Ten album jest mi szczególnie bliski, ze względu na to, że przygotowywałam go, jako prezent dla dawno niewidzianego kumpla. Zostałam zaproszona na ślub do mojego znajomego do Irlandii i szykowałam się na ta uroczystość od pół roku – rozpowiadając wszystkim dookoła, że będę na Irlandzko – Urugwajskim weselu. Niestety, los chciał inaczej i na to wesele nie mogłam dotrzeć, czego bardzo ale to bardzo żałuję. No pomyślcie, kiedy nadarzy się jeszcze taka okazja? Nigdy, niestety. Pozostał mi tylko album, a raczej jego zdjęcia. Mój plan aby wręczyć go osobiście runął i Para Młoda musiała odebrać go z rąk listonosza. Niefajnie…
Album z cyklu “dokumentujemy wspólny rok razem, jako małżeństwo”. Minimum jedna w miesiącu fotka razem. Gwarantuję, że za rok, dwa, dziesięć – a na pewno pięćdziesiąt album będzie oglądało się z łzami w oczach.
N&F – Pozdrawiam Was i mam nadzieję, że październikowa fotka już zrobiona. A jak nie, to macie jeszcze na to pół miesiąca. Sprawdzę to! Obiecuję!
A teraz zapraszam do obejrzenia albumu poniżej.
Do następnego.
B.
[Eng version]
This album is very special to me, because was created for my friend, who I haven’t seen for some time. I was invited to his wedding and had prepared myself for this event for half of the year, spreading the news around that I was honored to be with my friends on the Irish-Uruguayan wedding. Unfortunately, I couldn’t make it and until now, I feel very sorry about that. The only memory I am left with is this album, or rather its pictures, which I supposed to give Newly Wed on their day. Instead, they had to receive it from a postman. Not cool….

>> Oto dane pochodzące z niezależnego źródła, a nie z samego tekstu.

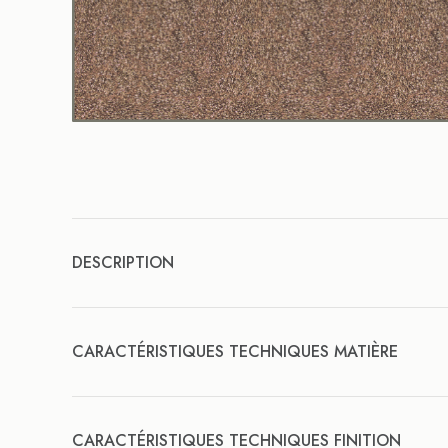
DESCRIPTION
CARACTÉRISTIQUES TECHNIQUES MATIÈRE
CARACTÉRISTIQUES TECHNIQUES FINITION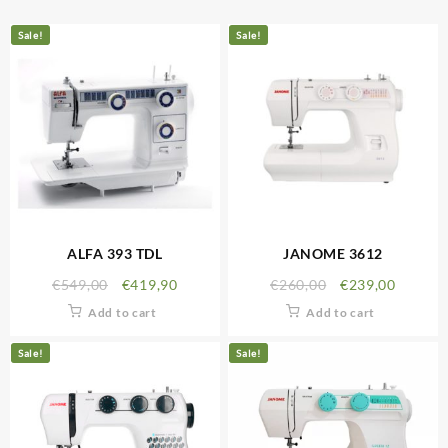
Sale!
Sale!
ALFA 393 TDL
JANOME 3612
€
549,00
€
419,90
€
260,00
€
239,00
Add to cart
Add to cart
Sale!
Sale!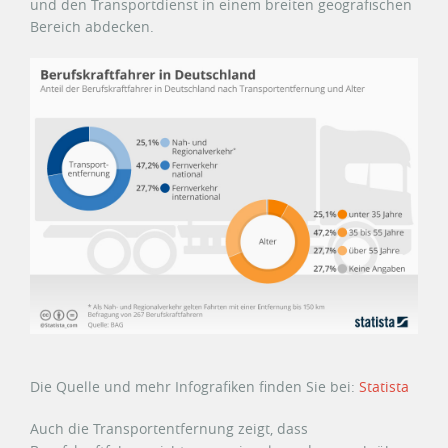
und den Transportdienst in einem breiten geografischen
Bereich abdecken.
Die Quelle und mehr Infografiken finden Sie bei:
Statista
Auch die Transportentfernung zeigt, dass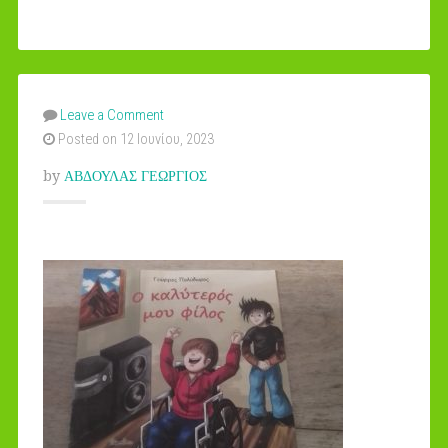
Leave a Comment
Posted on 12 Ιουνίου, 2023
by
ΑΒΔΟΥΛΑΣ ΓΕΩΡΓΙΟΣ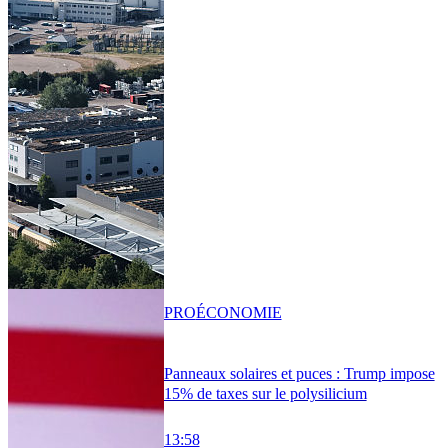
PRO
ÉCONOMIE
Panneaux solaires et puces : Trump impose
15% de taxes sur le polysilicium
13:58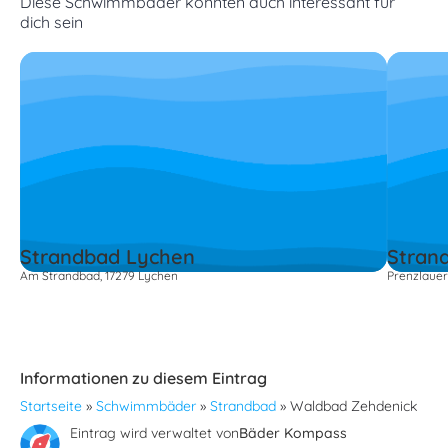
Diese Schwimmbäder könnten auch interessant für
dich sein
Strandbad Lychen
Stran
Am Strandbad, 17279 Lychen
Prenzlauer
Informationen zu diesem Eintrag
Startseite
»
Schwimmbäder
»
Strandbad
»
Waldbad Zehdenick
Eintrag wird verwaltet von
Bäder Kompass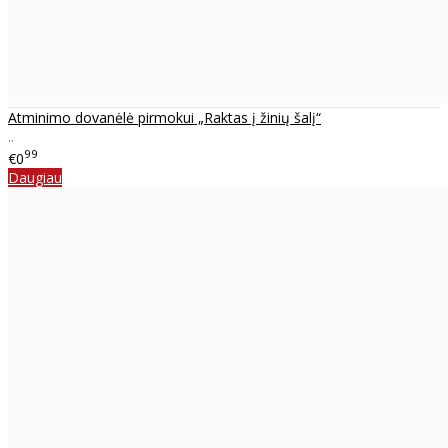
Atminimo dovanėlė pirmokui „Raktas į žinių šalį“
..
99
€0
Daugiau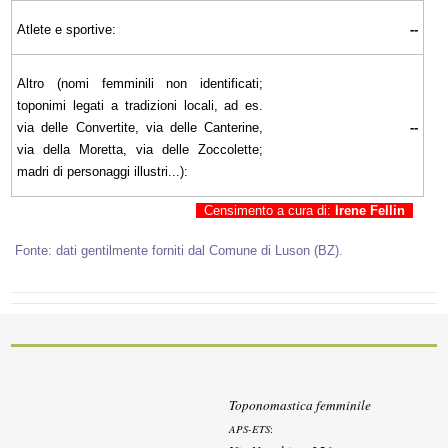
Atlete e sportive:
--
Altro (nomi femminili non identificati;
toponimi legati a tradizioni locali, ad es.
via delle Convertite, via delle Canterine,
--
via della Moretta, via delle Zoccolette;
madri di personaggi illustri...):
Censimento a cura di:
Irene Fellin
Fonte: dati gentilmente forniti dal Comune di Luson (BZ).
Toponomastica femminile
APS-ETS
: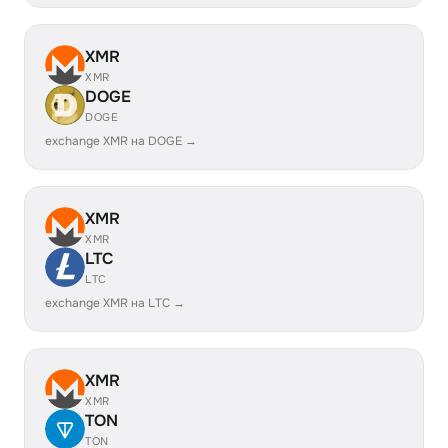
XMR
XMR
DOGE
DOGE
exchange XMR на DOGE →
XMR
XMR
LTC
LTC
exchange XMR на LTC →
XMR
XMR
TON
TON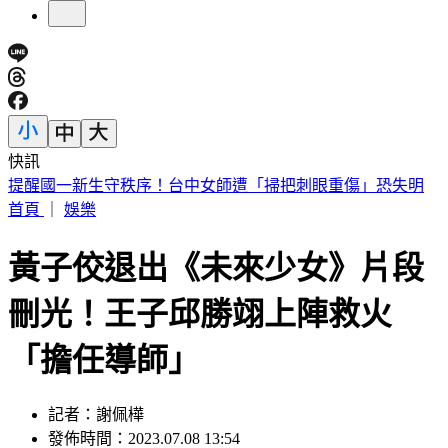
快訊
行政院停電40分鐘！員工揮扇好熱 藍委批「城鎮韌性」大破
功
首頁
｜
娛樂
黃子佼退出《未來少女》片段
刪光！王子邱勝翊上陣救火
「擔任導師」
記者：謝佩樺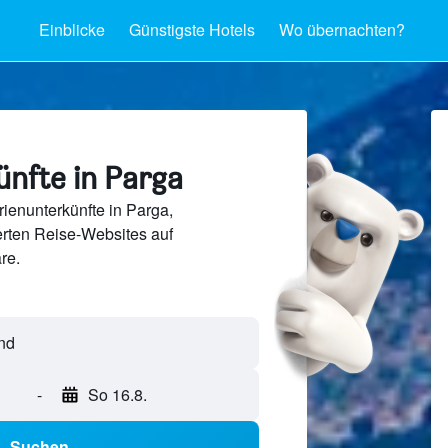
Einblicke
Günstigste Hotels
Wo übernachten?
ünfte in Parga
ienunterkünfte in Parga,
rten Reise-Websites auf
re.
-
So 16.8.
Suchen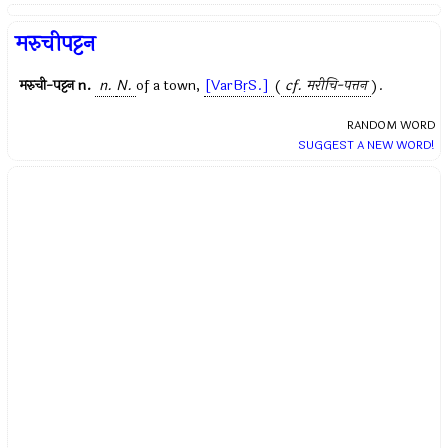
मरुचीपट्टन
मरुची-पट्टन
n.
n.
N.
of a town,
[VarBṛS.]
(
cf.
मरीचि-पत्तन
).
RANDOM WORD
SUGGEST A NEW WORD!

This album was made with the leading thought: “First year together as a couple” – minimum one pic together per month. I guarantee, that in a year, two, ten and definitely in a fifty years’ time you will look at this album with the tear in the eye.
N&F – Greetings from Poland and I hope the October picture is already taken. If not, there is still some time to catch up. I will check it. I promise!